Verification Services |
The verification point framework provides for three types of verification points:
The following table summarizes the differences between verification point types:
Static verification points are regression-style tests -- in other words, the successful operation of the component-under-test is implicitly defined by the component's state during an earlier running of the test script, when the captured data was known to be correct.
With static verification points, the expected data object is captured during the first execution of the test script and is saved in the datastore as the baseline for subsequent executions of the test script. The expected data remains persistent unless and until it is explicitly replaced with new expected data. (To insert new expected data, click File > Replace Baseline with Actual in the Grid Comparator.)
Each subsequent time the test script is run, an actual data object is captured from the component-under-test.
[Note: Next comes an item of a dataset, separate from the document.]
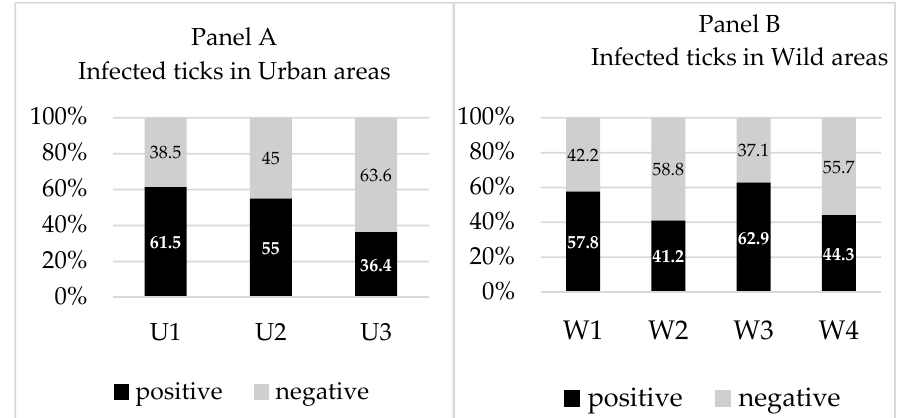
Figure 3. The rate of DMF and/or PCR positive ticks in which Borrelia sp. was detected regardless of the method of testing in urban (U1–U3) and wild (W1–W4) areas within Kaylaka Park. Data are presented as percentages.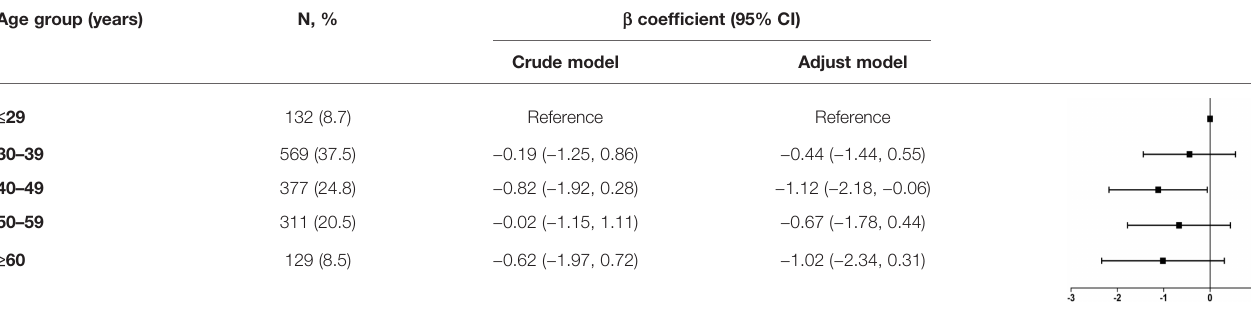
TABLE 2 | Association of whole blood NAD + contents with aging in total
The expected data object is retrieved from the datastore and compared with the actual data captured in the current test run. The results are logged automatically.
Dynamic verification points differ from static verification points in that, with dynamic verification points, you, the test script author, explicitly define the successful operation of the component-under-test, rather than implicitly defining it by a previous state of the component-under-test.
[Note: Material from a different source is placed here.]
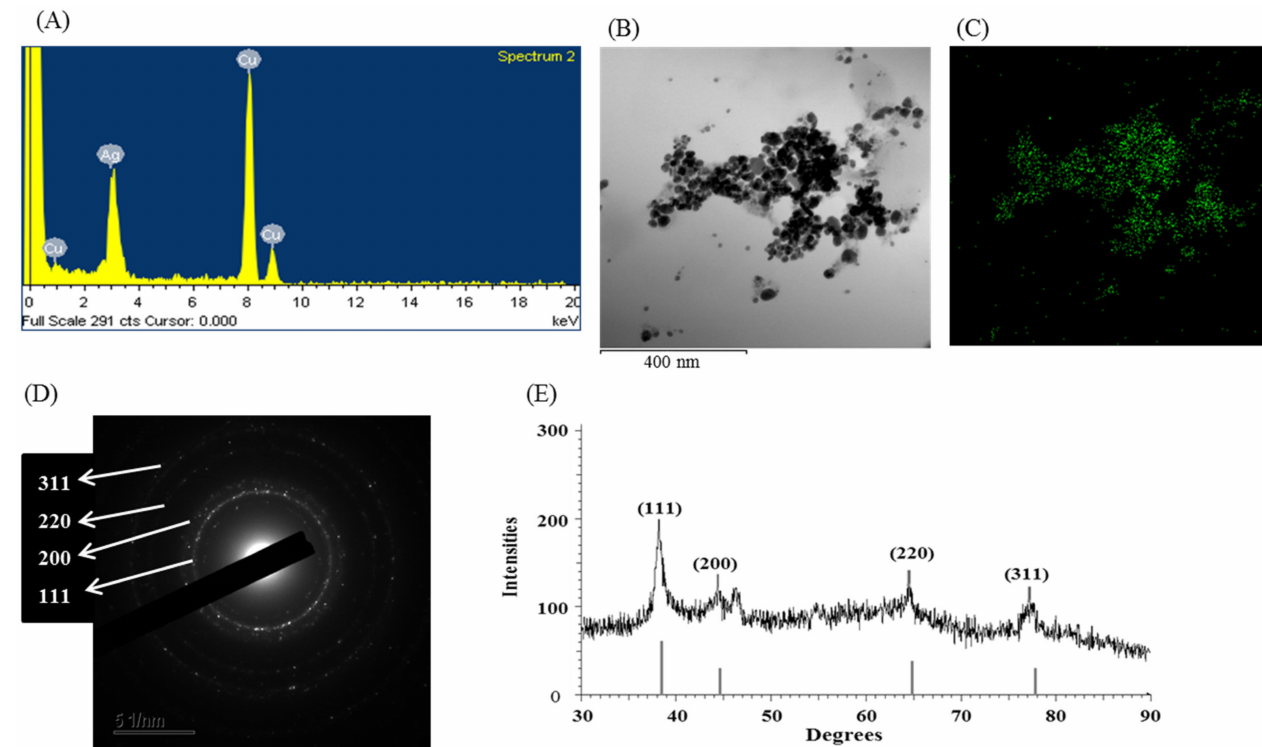
Figure 3. EDX spectrum of synthesized AgNPs ( A ), TEM image used for mapping ( B ), distribution of silver in elemental mapping ( C ), SAED pattern ( D ) and X-ray diffraction pattern ( E ) of Massilia sp. MAHUQ-52 mediated synthesized AgNPs. Table 1. The number and percentage of chemical elements present in EDX spectrum of Massilia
With dynamic verification points, the expected data object is passed to the verification point at test runtime. The expected data object is not retrieved from the datastore after having been captured in an earlier execution of the test script, nor is it managed in any way by the verification point framework, as is the case with static verification points.
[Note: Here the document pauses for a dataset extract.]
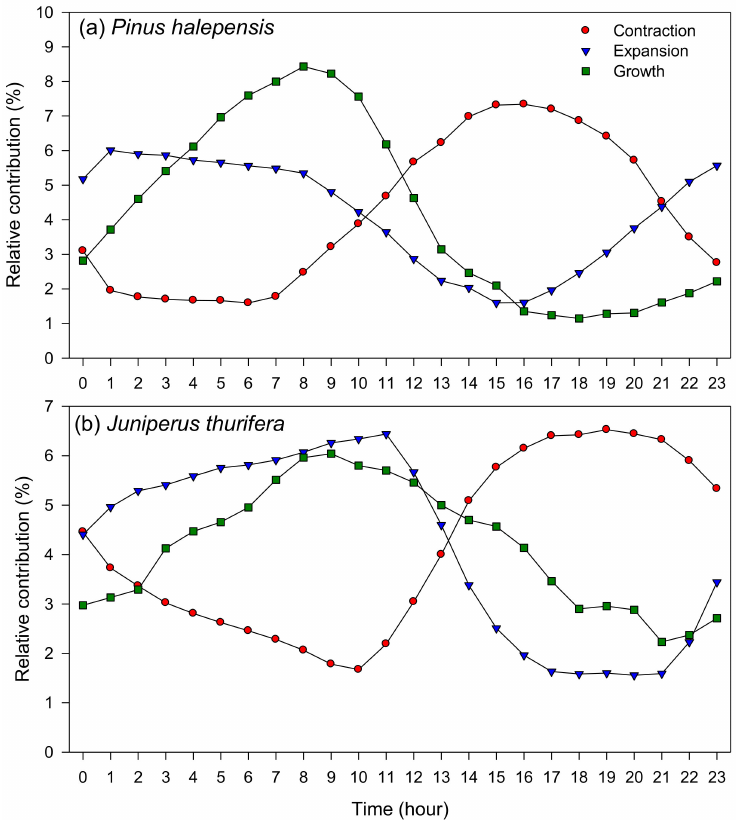
Figure 5. Contraction, expansion, and growth hourly phases based on dendrometer data corre- sponding to two study species (( a ), P. halepensis ; ( b ), J. thurifera ) from the Peñaflor study site. Data correspond to months when most IADFs are formed (August to September) and were obtained in the Peñaflor site during the period 2009–2011.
How the expected data is passed to a verification point is up to you as the author of the test script. For example, you might hard-code the data into the script, supply the data through a datapool, or read the data from a Java properties file.
When a dynamic verification point is executed, the expected data object is passed as a parameter to the verification point's performTest()
method. The verification point then captures the actual data object from the component-under-test, compares the expected and actual data objects, and automatically logs the results.
With manual verification points, both the expected and actual data objects are passed to the verification point's performTest()
method at test runtime. Expected and actual data objects are not provided by the verification point framework, as is the case with static verification points (where the framework provides both expected and actual data objects) and dynamic verification points (where the framework provides actual data objects only).
In other words, with manual verification points, you as the test designer are responsible for providing both the expected and the actual data objects. This frees you from relying on the framework's VerificationPointDataProvider
class to construct objects, allowing you to construct your own objects. The framework simply compares the data objects you provide and logs the results.